[Stored data entries]
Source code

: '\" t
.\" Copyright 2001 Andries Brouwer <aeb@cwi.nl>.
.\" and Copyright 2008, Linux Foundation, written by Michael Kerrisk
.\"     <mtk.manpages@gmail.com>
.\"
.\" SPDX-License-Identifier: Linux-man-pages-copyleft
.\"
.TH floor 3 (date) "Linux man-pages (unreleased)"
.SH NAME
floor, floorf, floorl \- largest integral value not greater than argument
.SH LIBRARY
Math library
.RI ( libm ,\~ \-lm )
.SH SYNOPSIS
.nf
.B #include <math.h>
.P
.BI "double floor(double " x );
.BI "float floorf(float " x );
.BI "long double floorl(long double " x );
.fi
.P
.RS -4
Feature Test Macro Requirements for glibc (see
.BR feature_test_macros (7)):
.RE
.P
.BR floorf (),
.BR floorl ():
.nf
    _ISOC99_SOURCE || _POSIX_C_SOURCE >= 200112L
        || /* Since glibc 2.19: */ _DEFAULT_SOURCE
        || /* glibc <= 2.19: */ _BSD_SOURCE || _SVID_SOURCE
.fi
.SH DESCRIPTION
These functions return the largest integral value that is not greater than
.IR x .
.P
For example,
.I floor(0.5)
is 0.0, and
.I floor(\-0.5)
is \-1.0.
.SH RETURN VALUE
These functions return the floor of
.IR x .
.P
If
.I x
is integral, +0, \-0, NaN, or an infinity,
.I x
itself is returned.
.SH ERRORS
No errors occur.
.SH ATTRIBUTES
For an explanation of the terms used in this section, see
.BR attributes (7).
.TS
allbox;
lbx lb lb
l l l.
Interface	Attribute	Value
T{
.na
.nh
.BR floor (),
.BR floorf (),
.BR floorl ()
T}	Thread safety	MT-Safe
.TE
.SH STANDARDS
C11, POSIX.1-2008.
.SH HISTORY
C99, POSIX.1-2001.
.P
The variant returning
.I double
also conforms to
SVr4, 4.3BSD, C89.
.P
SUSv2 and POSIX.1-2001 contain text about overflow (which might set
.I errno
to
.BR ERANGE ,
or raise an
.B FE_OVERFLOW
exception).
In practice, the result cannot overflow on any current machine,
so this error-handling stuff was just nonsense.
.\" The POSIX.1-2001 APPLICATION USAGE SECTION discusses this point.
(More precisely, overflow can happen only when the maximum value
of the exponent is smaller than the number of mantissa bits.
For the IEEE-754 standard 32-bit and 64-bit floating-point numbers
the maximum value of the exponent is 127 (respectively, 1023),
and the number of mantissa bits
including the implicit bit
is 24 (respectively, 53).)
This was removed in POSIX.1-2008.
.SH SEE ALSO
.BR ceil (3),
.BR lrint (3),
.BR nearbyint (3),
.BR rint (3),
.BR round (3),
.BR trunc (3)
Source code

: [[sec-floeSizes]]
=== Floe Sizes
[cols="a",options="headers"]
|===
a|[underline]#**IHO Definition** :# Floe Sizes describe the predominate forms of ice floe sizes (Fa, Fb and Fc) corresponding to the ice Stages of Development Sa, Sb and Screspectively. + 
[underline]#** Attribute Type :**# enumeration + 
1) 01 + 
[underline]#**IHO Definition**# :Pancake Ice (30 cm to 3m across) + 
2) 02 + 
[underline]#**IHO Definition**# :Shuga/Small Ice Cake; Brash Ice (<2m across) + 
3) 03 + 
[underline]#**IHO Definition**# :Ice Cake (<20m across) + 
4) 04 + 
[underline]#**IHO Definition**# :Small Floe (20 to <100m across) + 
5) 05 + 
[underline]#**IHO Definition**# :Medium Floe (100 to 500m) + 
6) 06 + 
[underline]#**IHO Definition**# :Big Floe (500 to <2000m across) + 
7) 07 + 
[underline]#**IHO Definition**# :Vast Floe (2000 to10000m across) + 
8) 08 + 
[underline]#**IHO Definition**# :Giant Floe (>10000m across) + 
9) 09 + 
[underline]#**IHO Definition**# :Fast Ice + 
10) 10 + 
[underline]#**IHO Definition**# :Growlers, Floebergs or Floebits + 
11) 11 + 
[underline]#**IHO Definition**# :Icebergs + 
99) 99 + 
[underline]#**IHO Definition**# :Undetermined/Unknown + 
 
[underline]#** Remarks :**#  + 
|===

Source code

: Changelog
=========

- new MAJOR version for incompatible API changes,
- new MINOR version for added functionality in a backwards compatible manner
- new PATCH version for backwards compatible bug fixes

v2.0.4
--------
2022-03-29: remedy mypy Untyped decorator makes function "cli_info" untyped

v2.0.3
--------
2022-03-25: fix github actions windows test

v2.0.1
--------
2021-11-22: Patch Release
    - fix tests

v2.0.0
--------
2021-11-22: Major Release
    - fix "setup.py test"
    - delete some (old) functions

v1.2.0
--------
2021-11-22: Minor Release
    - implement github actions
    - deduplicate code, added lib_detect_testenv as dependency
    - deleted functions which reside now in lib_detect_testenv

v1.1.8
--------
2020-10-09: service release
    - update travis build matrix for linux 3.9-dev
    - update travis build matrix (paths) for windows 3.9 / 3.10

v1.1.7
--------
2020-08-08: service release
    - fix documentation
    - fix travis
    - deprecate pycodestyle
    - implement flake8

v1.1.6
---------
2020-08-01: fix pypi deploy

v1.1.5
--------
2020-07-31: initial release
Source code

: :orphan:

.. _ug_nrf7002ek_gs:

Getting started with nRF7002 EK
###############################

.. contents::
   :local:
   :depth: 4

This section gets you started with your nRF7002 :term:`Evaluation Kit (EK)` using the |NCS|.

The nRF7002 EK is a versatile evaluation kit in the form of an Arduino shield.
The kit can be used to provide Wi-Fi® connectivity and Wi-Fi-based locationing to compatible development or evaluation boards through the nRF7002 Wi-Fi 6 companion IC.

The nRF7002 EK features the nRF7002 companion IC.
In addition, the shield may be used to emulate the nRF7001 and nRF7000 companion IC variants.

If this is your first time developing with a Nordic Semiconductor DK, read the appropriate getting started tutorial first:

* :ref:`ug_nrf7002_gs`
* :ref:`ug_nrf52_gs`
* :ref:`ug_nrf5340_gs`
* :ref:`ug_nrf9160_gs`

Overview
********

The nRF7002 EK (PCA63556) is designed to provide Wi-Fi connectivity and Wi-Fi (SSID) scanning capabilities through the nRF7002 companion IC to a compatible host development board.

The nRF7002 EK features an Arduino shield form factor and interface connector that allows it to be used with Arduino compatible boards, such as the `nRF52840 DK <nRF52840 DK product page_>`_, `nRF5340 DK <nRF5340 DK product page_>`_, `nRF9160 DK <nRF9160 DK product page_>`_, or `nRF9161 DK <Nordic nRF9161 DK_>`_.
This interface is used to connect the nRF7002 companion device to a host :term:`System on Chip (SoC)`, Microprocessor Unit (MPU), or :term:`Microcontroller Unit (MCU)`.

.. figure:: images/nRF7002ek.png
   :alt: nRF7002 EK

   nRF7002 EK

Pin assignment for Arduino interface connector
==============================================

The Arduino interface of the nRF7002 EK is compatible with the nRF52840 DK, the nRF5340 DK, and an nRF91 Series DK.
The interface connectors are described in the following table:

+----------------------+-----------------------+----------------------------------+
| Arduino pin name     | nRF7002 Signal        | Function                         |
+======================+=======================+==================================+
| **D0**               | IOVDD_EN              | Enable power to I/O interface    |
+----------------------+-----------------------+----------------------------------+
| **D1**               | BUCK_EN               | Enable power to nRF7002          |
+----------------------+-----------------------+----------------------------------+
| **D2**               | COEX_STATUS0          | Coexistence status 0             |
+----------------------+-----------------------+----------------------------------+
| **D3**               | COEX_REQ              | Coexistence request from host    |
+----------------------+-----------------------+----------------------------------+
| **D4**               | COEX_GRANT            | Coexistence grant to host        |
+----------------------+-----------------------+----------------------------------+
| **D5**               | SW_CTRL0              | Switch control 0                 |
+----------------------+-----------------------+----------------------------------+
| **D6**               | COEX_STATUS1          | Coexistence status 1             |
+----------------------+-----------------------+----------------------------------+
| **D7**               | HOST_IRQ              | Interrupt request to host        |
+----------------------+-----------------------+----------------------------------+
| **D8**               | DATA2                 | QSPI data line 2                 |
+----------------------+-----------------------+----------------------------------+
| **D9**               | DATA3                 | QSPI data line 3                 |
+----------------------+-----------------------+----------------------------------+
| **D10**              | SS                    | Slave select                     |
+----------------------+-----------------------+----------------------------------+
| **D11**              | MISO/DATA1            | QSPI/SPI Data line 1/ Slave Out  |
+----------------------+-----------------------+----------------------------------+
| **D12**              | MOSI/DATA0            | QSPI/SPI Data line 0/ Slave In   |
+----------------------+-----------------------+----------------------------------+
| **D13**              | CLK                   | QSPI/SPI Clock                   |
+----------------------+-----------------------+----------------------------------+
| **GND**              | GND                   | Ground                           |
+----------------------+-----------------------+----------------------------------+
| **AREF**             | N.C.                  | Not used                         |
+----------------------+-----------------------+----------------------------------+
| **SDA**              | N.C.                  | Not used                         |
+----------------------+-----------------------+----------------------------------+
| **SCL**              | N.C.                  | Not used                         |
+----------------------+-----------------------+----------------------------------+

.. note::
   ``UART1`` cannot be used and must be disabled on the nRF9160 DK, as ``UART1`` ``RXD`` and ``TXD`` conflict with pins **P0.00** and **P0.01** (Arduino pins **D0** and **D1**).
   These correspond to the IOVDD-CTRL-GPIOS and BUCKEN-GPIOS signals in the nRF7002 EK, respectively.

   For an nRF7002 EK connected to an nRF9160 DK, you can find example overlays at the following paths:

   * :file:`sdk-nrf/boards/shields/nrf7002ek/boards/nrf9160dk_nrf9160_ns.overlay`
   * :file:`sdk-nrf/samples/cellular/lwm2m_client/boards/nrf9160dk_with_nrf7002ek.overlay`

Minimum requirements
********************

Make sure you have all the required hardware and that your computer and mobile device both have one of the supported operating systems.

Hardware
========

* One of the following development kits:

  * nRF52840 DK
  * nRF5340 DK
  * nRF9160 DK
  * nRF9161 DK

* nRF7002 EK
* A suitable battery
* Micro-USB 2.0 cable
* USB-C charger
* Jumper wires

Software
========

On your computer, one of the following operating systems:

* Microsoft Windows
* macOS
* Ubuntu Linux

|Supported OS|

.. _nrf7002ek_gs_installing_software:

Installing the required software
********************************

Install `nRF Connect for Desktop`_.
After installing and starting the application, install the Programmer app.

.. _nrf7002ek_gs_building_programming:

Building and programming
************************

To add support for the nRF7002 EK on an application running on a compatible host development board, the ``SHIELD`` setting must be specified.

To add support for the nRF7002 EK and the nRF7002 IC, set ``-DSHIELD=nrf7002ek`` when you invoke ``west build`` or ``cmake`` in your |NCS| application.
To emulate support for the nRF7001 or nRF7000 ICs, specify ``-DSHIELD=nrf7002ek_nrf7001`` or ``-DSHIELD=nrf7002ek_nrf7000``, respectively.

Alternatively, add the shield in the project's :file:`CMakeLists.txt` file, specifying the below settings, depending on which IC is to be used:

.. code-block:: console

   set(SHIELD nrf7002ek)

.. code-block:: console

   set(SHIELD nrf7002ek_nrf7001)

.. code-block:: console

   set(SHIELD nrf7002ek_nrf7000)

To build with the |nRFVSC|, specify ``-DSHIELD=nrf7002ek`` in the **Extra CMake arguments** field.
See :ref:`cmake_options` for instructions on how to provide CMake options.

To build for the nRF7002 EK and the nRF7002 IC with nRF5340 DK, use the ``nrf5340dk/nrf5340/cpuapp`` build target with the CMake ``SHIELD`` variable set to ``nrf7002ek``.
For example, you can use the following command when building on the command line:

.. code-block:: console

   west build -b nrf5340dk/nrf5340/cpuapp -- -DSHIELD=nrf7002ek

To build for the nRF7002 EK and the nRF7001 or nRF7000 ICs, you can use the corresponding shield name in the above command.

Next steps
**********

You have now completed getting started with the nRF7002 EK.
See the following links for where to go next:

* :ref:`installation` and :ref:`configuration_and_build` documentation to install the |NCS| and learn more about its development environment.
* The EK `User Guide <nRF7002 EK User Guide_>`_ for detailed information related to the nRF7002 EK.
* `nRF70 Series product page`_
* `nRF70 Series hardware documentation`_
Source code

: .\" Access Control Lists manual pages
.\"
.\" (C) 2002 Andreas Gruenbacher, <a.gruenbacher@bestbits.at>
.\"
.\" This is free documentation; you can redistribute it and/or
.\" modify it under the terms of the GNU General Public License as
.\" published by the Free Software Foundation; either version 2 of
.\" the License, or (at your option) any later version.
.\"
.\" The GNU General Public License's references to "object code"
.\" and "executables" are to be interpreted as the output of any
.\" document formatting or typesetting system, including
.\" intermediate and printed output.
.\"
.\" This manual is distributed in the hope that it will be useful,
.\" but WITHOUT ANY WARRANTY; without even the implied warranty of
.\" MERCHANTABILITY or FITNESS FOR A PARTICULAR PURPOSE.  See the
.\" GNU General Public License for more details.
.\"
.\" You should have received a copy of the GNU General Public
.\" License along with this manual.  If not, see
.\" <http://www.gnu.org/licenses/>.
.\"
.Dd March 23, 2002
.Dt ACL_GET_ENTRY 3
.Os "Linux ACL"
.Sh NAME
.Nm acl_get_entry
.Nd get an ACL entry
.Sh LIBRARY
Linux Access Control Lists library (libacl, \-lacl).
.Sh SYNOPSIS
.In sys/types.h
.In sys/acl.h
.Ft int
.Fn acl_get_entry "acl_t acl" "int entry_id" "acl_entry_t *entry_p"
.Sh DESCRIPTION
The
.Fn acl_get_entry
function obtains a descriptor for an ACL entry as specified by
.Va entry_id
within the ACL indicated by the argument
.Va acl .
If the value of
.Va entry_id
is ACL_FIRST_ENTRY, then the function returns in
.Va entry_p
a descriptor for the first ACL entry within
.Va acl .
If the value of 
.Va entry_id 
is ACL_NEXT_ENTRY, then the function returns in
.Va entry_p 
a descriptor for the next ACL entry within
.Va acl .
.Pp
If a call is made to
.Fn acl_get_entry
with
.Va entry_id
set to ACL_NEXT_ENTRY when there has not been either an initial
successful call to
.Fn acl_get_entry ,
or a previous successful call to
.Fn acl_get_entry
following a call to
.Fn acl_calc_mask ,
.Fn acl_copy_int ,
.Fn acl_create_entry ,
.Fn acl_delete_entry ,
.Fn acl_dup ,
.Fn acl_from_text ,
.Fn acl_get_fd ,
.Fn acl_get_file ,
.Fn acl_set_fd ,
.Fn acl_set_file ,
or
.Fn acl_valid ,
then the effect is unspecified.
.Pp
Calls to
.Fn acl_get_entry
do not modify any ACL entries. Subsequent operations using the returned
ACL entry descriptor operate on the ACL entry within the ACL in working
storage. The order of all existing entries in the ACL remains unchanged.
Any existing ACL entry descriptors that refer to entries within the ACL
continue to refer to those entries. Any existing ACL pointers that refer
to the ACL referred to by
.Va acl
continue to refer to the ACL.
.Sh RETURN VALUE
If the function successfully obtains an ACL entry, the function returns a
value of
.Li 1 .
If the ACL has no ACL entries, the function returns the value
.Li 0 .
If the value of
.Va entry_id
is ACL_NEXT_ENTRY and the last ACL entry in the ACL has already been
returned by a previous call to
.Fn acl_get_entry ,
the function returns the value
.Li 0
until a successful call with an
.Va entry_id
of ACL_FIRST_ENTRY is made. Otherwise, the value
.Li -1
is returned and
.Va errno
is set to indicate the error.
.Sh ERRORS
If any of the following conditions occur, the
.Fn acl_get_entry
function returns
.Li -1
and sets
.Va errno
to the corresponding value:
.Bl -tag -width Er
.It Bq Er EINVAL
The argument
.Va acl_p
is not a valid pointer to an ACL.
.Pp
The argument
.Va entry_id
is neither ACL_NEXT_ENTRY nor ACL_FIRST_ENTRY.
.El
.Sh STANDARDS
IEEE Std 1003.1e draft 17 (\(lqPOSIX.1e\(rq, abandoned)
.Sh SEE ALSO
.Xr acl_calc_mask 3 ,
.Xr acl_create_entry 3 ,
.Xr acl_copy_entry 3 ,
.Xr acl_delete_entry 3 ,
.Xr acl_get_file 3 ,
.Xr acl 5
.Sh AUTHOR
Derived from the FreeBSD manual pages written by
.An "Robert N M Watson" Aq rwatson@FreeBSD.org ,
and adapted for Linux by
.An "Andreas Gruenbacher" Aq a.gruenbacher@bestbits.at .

# Work item
Using the data above, extract exactly the lines from the one that holds "typesetting system, including" to the one that holds "copy of the GNU General Public", both ends included, and no others.

# Task output
.\" document formatting or typesetting system, including
.\" intermediate and printed output.
.\"
.\" This manual is distributed in the hope that it will be useful,
.\" but WITHOUT ANY WARRANTY; without even the implied warranty of
.\" MERCHANTABILITY or FITNESS FOR A PARTICULAR PURPOSE.  See the
.\" GNU General Public License for more details.
.\"
.\" You should have received a copy of the GNU General Public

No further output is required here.